# How do you solve the polynomial inequality and state the answer in interval notation given x^4<=16+4x-x^3?

Nov 25, 2017

The solution is $\left[- 2 , 2\right]$

#### Explanation:

Let us use a simplified version of 'sign chart' method.

${x}^{4} \le 16 + 4 x - {x}^{3}$ can be written as ${x}^{4} + {x}^{3} - 4 x - 16 \le 0$

As $2$ and $- 2$ are the zeros

${x}^{4} + {x}^{3} - 4 x - 16 = \left(x - 2\right) \left(x + 2\right) \left({x}^{2} + x + 4\right)$

Observe that ${x}^{2} + x + 4$ is always positive (note that ${x}^{2} + x + 4 = {\left(x + \frac{1}{2}\right)}^{2} + \frac{15}{4}$ - sum of two positive numbers) and hence

whether ${x}^{4} + {x}^{3} - 4 x - 16 \le 0$ depends on three intervals

$x \le - 2$, $- 2 \le x \le 2$ and $x \ge 2$

Let us pick up three values each in one of the range,

say $x = - 4$, $x = 0$ and $x = 4$

as only $x = 0$ satisfies the inequality,

solution is $- 2 \le x \le 2$ and in interval notation $\left[- 2 , 2\right]$

graph{x^4+x^3-4x-16 [-10, 10, -5, 5]}

__PROBLEM 1__: Copy the entries below word for word, beginning at the line that contains "Does any single" and ending after the line that contains "What is the total".

__PROVIDED RECORDS__:

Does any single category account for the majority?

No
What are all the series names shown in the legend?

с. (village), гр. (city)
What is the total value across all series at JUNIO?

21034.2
==
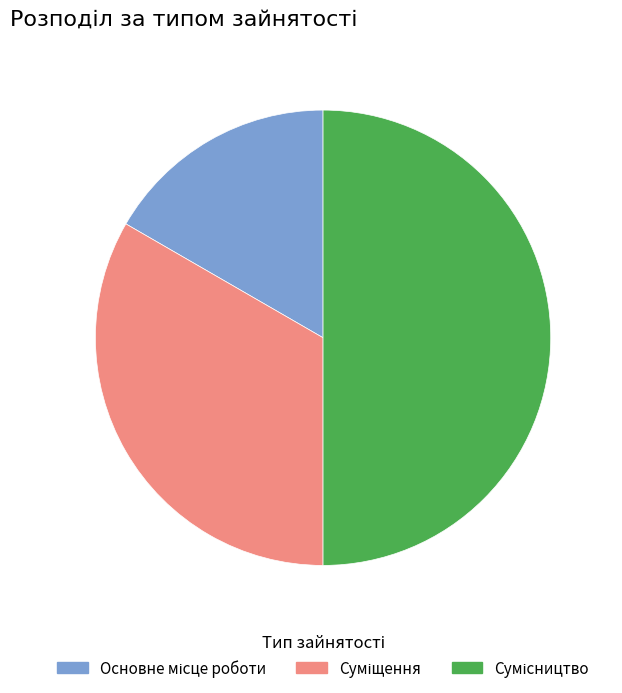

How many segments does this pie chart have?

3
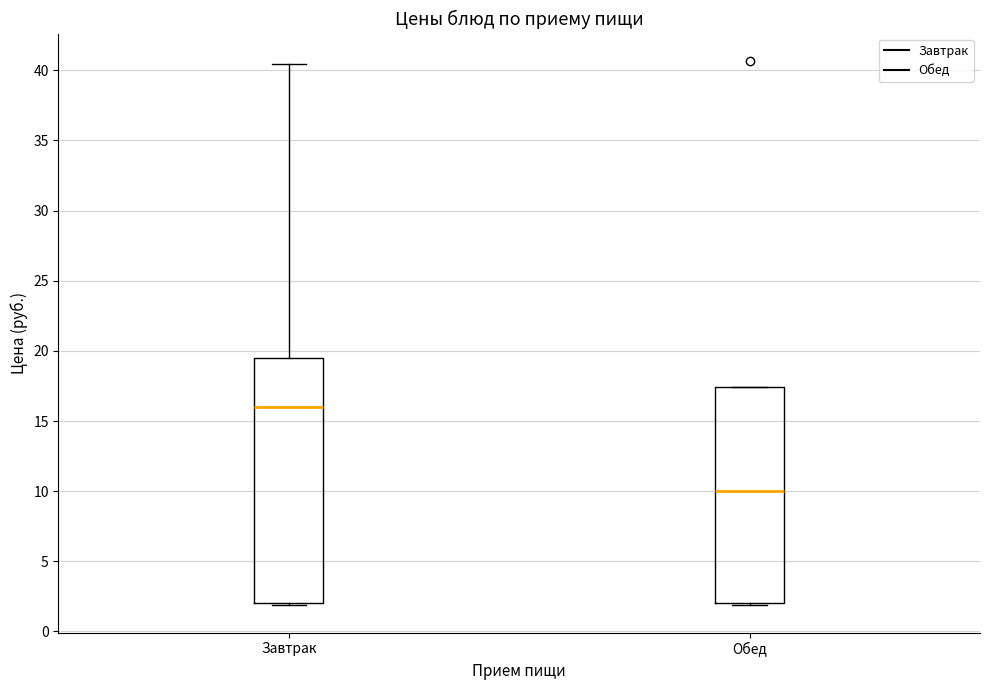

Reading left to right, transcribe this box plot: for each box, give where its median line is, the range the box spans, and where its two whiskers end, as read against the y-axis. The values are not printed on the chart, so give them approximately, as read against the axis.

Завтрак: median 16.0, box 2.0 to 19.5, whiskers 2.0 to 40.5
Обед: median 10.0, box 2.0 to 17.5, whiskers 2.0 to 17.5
---
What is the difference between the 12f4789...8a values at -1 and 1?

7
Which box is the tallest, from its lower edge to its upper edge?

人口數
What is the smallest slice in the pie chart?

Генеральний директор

__PROBLEM 2__: In the polynomial inequality solution, which three values of x are picked to test the intervals?

__SOLUTION 1__:
Does any single category account for the majority?

No
What are all the series names shown in the legend?

с. (village), гр. (city)
What is the total value across all series at JUNIO?

__SOLUTION 2__: x = -4, x = 0, and x = 4